Cast Iron Houses
Experience life in 1940 and 1968
From the austerity of 1940s Britain to a nation gripped by football fever in the 1960s, travel back two decades in just a few footsteps in our reopened Cast Iron Houses.
The 1940 house provides visitors a glimpse of everyday life in wartime Dudley. At the point at which the house will be set, bombing attacks will have reached as far inland as the Black Country.
Visitors will meet new costumed characters, including the Museum’s interpretation of Beatrice Vernon, who moved with her husband, Sgt Sidney Vernon, to Dudley in 1920.
The 1968 house shares a snapshot of life for the Aston family, who moved into one of the cast iron houses in Birmingham Road.
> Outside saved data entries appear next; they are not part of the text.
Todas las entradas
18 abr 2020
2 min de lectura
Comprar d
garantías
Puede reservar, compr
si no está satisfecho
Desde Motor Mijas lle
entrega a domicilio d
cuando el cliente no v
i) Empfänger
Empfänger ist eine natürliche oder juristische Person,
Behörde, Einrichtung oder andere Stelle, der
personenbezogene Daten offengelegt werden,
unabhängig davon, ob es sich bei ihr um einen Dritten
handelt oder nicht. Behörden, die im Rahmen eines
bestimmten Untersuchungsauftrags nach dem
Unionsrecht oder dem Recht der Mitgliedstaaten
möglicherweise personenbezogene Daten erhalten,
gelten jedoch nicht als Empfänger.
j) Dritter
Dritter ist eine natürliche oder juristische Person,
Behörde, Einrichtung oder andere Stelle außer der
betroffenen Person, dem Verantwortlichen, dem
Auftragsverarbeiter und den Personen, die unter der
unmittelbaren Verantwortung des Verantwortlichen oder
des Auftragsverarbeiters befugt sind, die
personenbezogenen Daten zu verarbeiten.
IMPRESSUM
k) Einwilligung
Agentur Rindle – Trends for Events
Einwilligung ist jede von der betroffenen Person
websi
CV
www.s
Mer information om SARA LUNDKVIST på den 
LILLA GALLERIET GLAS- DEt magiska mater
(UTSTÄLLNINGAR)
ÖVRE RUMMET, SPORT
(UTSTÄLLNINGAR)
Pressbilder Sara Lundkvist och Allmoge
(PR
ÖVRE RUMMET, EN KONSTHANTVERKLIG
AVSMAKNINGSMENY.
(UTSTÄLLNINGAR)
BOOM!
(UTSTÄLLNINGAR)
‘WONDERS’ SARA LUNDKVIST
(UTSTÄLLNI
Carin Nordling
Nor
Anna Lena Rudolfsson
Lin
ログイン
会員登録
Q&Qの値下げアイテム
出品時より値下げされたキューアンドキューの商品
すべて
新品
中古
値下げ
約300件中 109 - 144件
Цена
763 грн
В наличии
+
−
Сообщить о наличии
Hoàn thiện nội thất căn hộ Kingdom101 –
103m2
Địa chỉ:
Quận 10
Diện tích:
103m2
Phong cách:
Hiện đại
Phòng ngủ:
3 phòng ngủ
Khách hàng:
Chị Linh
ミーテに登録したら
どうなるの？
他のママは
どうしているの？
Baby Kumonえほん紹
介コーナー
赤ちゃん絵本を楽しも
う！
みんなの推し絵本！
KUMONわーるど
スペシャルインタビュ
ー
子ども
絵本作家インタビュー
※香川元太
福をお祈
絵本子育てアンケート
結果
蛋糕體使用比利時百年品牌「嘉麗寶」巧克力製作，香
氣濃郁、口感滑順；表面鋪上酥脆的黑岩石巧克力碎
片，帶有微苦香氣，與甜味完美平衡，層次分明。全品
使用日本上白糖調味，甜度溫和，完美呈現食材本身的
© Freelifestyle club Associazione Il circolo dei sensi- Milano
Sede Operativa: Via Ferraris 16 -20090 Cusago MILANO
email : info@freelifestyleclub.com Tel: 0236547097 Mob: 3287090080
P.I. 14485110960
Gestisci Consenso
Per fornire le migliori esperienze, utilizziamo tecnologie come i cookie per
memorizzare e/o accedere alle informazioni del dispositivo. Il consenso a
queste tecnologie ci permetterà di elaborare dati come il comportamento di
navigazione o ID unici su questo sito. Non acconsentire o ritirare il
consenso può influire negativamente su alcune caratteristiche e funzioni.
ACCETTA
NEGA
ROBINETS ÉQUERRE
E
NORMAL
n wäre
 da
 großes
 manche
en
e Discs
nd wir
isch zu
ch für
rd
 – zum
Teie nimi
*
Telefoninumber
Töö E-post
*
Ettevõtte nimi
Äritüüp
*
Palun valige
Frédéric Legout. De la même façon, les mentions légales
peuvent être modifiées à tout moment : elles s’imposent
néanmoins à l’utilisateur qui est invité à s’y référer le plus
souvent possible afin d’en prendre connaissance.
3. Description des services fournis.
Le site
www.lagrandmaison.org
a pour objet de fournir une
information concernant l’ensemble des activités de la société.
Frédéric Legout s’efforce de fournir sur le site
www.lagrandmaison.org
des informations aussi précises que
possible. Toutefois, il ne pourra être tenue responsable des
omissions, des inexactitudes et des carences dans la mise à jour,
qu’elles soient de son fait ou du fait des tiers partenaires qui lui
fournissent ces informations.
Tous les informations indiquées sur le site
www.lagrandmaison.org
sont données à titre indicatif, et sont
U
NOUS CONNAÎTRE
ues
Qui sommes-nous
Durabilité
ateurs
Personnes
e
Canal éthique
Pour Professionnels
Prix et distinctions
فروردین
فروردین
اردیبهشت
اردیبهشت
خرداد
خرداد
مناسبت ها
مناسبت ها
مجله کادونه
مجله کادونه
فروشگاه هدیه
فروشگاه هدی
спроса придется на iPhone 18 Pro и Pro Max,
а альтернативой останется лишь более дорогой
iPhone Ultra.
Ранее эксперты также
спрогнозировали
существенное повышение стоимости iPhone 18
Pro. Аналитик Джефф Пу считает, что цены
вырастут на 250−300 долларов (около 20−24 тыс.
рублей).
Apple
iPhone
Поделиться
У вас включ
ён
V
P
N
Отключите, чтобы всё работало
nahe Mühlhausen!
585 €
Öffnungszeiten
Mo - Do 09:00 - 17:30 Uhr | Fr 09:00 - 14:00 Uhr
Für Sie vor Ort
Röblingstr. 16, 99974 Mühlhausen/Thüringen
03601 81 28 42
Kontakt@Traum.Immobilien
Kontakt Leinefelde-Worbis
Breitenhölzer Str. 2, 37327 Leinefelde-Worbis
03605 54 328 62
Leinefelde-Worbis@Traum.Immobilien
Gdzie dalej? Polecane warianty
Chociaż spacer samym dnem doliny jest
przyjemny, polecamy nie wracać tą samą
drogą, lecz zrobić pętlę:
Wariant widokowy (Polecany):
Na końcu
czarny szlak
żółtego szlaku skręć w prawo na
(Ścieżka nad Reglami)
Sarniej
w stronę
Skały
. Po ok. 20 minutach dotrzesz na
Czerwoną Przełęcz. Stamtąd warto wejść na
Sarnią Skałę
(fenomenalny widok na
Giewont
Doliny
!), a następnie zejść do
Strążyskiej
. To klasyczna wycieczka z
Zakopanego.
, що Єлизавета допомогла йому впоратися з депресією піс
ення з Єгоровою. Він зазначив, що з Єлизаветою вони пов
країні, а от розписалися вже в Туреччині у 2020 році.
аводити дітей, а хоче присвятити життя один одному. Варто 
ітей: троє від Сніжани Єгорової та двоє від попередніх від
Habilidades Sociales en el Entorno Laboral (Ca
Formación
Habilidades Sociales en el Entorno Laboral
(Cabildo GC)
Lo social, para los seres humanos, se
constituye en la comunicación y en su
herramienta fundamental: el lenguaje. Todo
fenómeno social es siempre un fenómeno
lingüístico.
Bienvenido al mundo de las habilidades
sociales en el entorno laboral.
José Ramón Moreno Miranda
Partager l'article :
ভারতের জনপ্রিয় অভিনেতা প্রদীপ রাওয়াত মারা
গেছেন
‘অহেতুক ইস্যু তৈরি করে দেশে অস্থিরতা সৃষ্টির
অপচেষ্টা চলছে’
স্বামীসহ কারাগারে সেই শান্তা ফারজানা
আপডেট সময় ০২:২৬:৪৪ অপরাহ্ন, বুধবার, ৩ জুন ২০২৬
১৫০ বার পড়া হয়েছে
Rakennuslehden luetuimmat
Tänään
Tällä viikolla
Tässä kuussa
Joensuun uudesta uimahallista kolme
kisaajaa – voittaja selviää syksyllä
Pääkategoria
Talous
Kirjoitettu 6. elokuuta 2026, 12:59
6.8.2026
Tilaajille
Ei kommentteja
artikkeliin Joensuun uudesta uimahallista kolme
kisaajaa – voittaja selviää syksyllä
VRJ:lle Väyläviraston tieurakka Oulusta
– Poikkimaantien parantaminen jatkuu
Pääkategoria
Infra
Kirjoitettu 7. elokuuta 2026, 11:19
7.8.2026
- As visitors explore the two houses, they will be able to look around bedrooms, kitchens and living rooms. They will spot familiar brands, objects and clothing, including football paraphernalia.
About the Cast Iron Houses
The Cast Iron Houses are two semi-detached council houses that were built in the Brewery Fields Estate in Dudley in 1925.
A lack of buildings materials presented a challenge, with local authorities looking for innovative ways to build. Tipton’s Eclipse Foundry was awarded the contract, but by the time a second set of cast iron houses were built, the method proved very expensive to build at £1,000, compared to a brick equivalent which would cost £476.
As traditional building materials such as brick became more available, Dudley reverted to cheaper construction methods for its new estates, and the houses built with cast iron remained an experiment.
After being declared unfit for habitation in the 1980s, the Cast Iron Houses were taken down and moved to Black Country Living Museum.